O Estado brasileiro tem sofrido a mais descarada e intensa distorção desde a redemocratização do País. O presidente Jair Bolsonaro manipula o aparato estatal para seus interesses particulares, produzindo continuamente novos abusos, numa sequência aparentemente interminável de excepcionalidades, e suscitando, por sua vez, respostas das instituições que, infelizmente, não têm sido as melhores, com outras tantas excepcionalidades. O cenário é desolador.
O abuso desta semana consistiu em usar a máquina pública para atacar, em duas novas frentes, os institutos de pesquisa. A partir de uma representação feita pela campanha de reeleição do presidente, o Ministério da Justiça requisitou à Polícia Federal a abertura de inquérito contra os institutos. Além disso, o presidente do Conselho Administrativo de Defesa Econômica (Cade), Alexandre Cordeiro, abriu uma investigação contra o Datafolha, o Ipec e o Ipespe.

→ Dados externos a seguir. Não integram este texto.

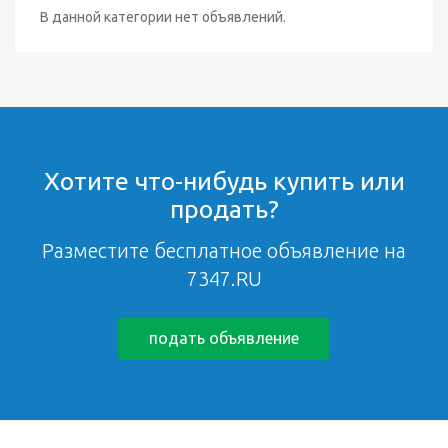
В данной категории нет объявлений.
Хотите что-нибудь купить или
продать?
Разместите бесплатное объявление на
7347.RU
подать объявление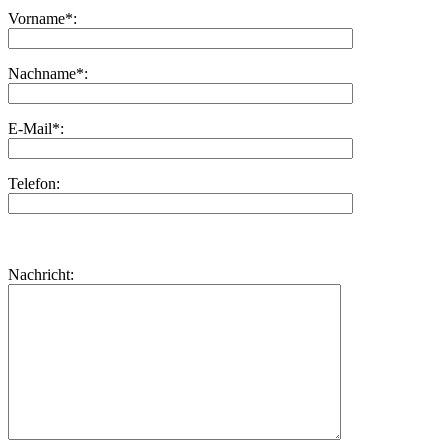
Vorname*:
Nachname*:
E-Mail*:
Telefon:
Bitte
lasse
Bitte
Nachricht:
dieses
lasse
Feld
dieses
leer.
Feld
leer.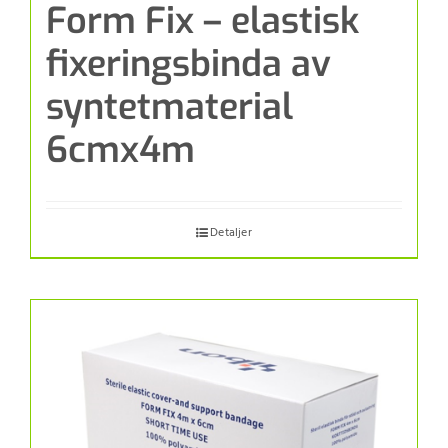
Form Fix – elastisk
fixeringsbinda av
syntetmaterial
6cmx4m
Detaljer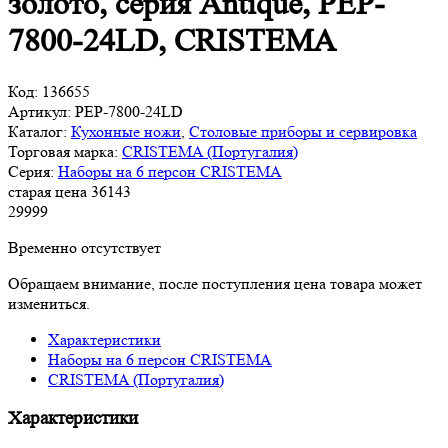
золото, серия Antique, PEP-
7800-24LD, CRISTEMA
Код:
136655
Артикул:
PEP-7800-24LD
Каталог:
Кухонные ножи
,
Столовые приборы и сервировка
Торговая марка:
CRISTEMA (Португалия)
Серия:
Наборы на 6 персон CRISTEMA
старая цена
36
143
29
999
Временно отсутствует
Обращаем внимание, после поступления цена товара может
измениться.
Характеристики
Наборы на 6 персон CRISTEMA
CRISTEMA (Португалия)
Характеристики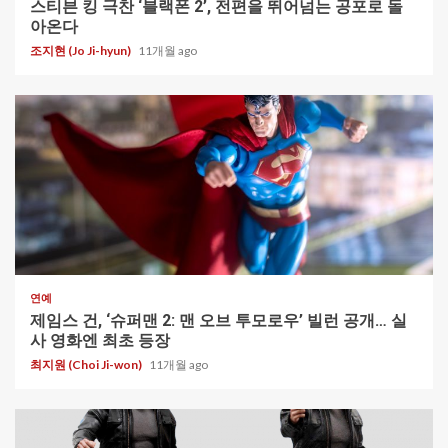
스티븐 킹 극찬 ‘블랙폰 2’, 전편을 뛰어넘는 공포로 돌
아온다
조지현 (Jo Ji-hyun)
11개월 ago
1 min read
연예
제임스 건, ‘슈퍼맨 2: 맨 오브 투모로우’ 빌런 공개… 실
사 영화엔 최초 등장
최지원 (Choi Ji-won)
11개월 ago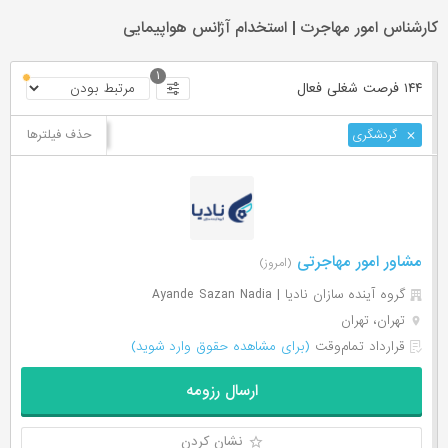
کارشناس امور مهاجرت | استخدام آژانس هواپیمایی
۱
۱۴۴ فرصت ‌شغلی
فعال
حذف فیلترها
گردشگری
مشاور امور مهاجرتی
(امروز)
گروه آینده سازان نادیا | Ayande Sazan Nadia
تهران، تهران
قرارداد تمام‌وقت
(برای مشاهده حقوق وارد شوید)
ارسال رزومه
نشان کردن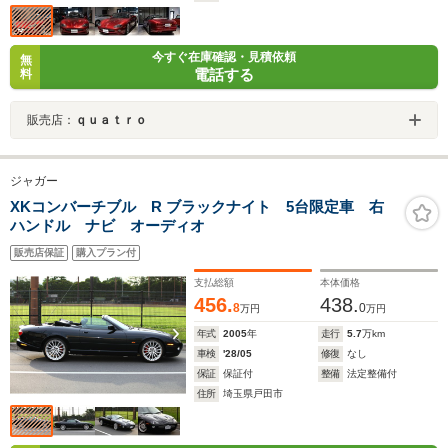
今すぐ在庫確認・見積依頼
無
電話する
料
販売店：
ｑｕａｔｒｏ
ジャガー
XKコンバーチブル R ブラックナイト 5台限定車 右
ハンドル ナビ オーディオ
販売店保証
購入プラン付
支払総額
本体価格
456.
438.
8
0
万円
万円
年式
2005
年
走行
5.7
万km
車検
'28/05
修復
なし
保証
保証付
整備
法定整備付
住所
埼玉県戸田市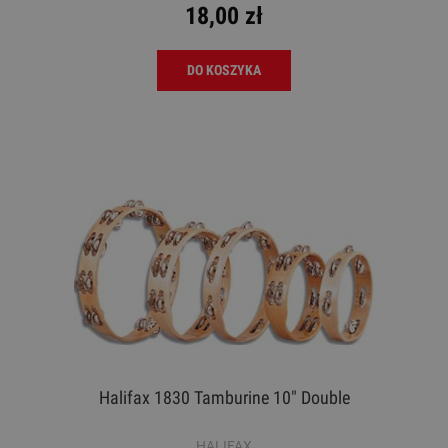
18,00 zł
DO KOSZYKA
Halifax 1830 Tamburine 10" Double
HALIFAX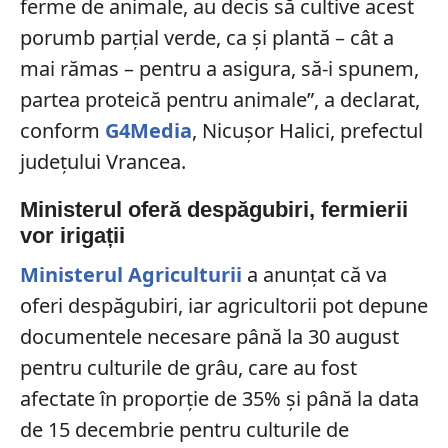
ferme de animale, au decis să cultive acest
porumb parțial verde, ca și plantă – cât a
mai rămas – pentru a asigura, să-i spunem,
partea proteică pentru animale”, a declarat,
conform
G4Media
, Nicușor Halici, prefectul
județului Vrancea.
Ministerul oferă despăgubiri, fermierii
vor irigații
Ministerul Agriculturii
a anunțat că va
oferi despăgubiri, iar agricultorii pot depune
documentele necesare până la 30 august
pentru culturile de grâu, care au fost
afectate în proporție de 35% și până la data
de 15 decembrie pentru culturile de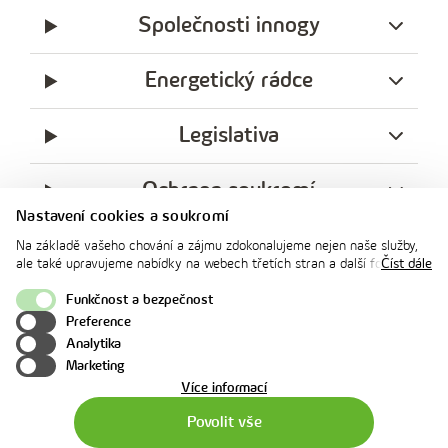
Společnosti innogy
Energetický rádce
Legislativa
Ochrana soukromí
Nastavení cookies a soukromí
messenger
facebook
x
instagram
youtube
Linkedin
Whatsap
Na základě vašeho chování a zájmu zdokonalujeme nejen naše služby,
innogy
ale také upravujeme nabídky na webech třetích stran a další formy
Číst dále
innogy Premium
komunikace s vámi. Níže prosím zvolte vámi preferovanou variantu
souhlasu. Svoje nastavení můžete kdykoliv změnit v zápatí stránky v
Funkčnost a bezpečnost
„Nastavení soukromí". Více informací o tom, jak se soubory cookies a
Preference
osobními údaji pracujeme, včetně možností uplatnění vašich práv,
Nahoru
Analytika
naleznete na webové stránce v sekci
Cookie Policy
.
Marketing
o
Více informací
použití
Povolit vše
cookies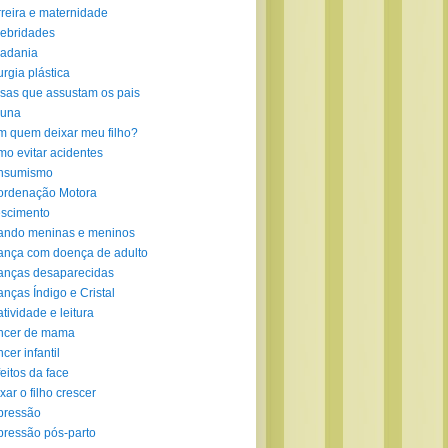
reira e maternidade
ebridades
adania
urgia plástica
sas que assustam os pais
luna
 quem deixar meu filho?
o evitar acidentes
nsumismo
ordenação Motora
scimento
ando meninas e meninos
ança com doença de adulto
anças desaparecidas
anças Índigo e Cristal
atividade e leitura
ncer de mama
cer infantil
eitos da face
xar o filho crescer
pressão
ressão pós-parto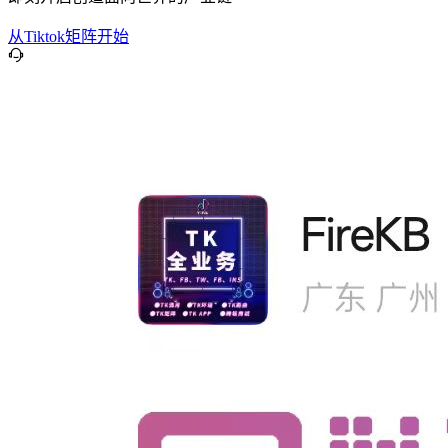
从Tiktok矩阵开始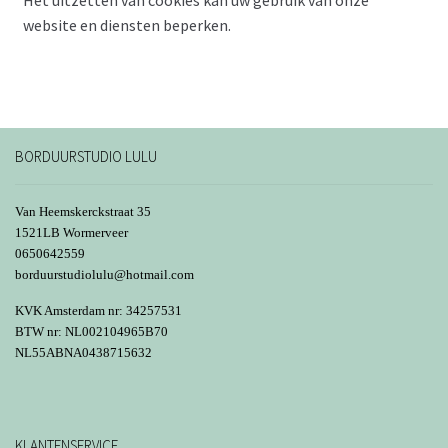
website en diensten beperken.
BORDUURSTUDIO LULU
Van Heemskerckstraat 35
1521LB Wormerveer
0650642559
borduurstudiolulu@hotmail.com
KVK Amsterdam nr: 34257531
BTW nr: NL002104965B70
NL55ABNA0438715632
KLANTENSERVICE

São duas ações inéditas e absolutamente ineptas para produzir os supostos efeitos legais pretendidos. Seu objetivo é outro: disseminar desconfiança e criar ainda mais confusão na campanha eleitoral. Usa-se supostamente a lei – o Ministério da Justiça falou em apurar eventual crime de divulgação de pesquisa fraudulenta, o presidente do Cade disse haver indícios de cartel na atuação dos institutos – para atacar a própria lei. Afinal, um dos objetivos do Direito eleitoral é prover um ambiente de tranquilidade durante a campanha, justamente o que o bolsonarismo deseja impedir com suas contínuas excepcionalidades.
Diante dessas inéditas ameaças, o presidente do Tribunal Superior Eleitoral (TSE), ministro Alexandre de Moraes, considerou que houve por parte da Polícia Federal e do Cade uma “flagrante usurpação das funções constitucionais da Justiça Eleitoral” e determinou, de ofício, a interrupção das duas investigações. Pode-se entender, não sem razão, que Alexandre de Moraes fez o que lhe cabia fazer: eliminou, pela raiz, mais uma ameaça do bolsonarismo à tranquilidade das eleições.
Entretanto, não se pode ignorar que, com a atuação de ofício do presidente do TSE interferindo em órgãos que não estão sob a alçada da Justiça Eleitoral, o bolsonarismo também atingiu seu objetivo. Obteve mais um caso em que a Justiça agiu de forma excepcional, além de seus limites legais, o que não apenas dá munição ao discurso de que Jair Bolsonaro estaria sendo indevidamente perseguido por Alexandre de Moraes, como produz um enfraquecimento do próprio Judiciário. As instituições republicanas devem atuar sempre, sem exceção, dentro da lei. A legitimidade de sua ação inclui necessariamente o estrito respeito aos procedimentos e às esferas de atuação. Ainda que possam ser justificadas pelas circunstâncias, excepcionalidades sempre desgastam o Judiciário.
O bolsonarismo impõe às instituições uma disjuntiva rigorosamente antirrepublicana: a omissão ou o abuso. Suas constantes e crescentes ameaças são tão abusadas – não há rigorosamente nenhum limite – que uma resposta dentro da lei, de acordo com os ritos previstos, parece ser insuficiente, mais se assemelhando a uma omissão. Ou seja, para não serem coniventes, as instituições são instadas a uma atuação fora dos padrões, fora dos ritos.
A ameaça desta semana é, por si só, muito grave. O governo federal conseguiu envolver até o Cade nas eleições. Toda a máquina pública – mesmo aqueles órgãos que, em tese, dispõem de autonomia e não têm relação com temas eleitorais – está orientada para reeleger Jair Bolsonaro. Mas o problema do bolsonarismo é muito mais sério do que uma campanha eleitoral sem escrúpulos. São quatro anos em que, de forma ininterrupta, Jair Bolsonaro tem imposto essa disjuntiva entre omissão e abuso sobre o funcionamento de todo o Estado Democrático de Direito.
Não há respostas fáceis para lidar com esse problema. De toda forma, há um requisito para seu enfrentamento. É preciso reconhecer, sem meias palavras, o problema: há um presidente da República deturpando profundamente a lei e a máquina pública.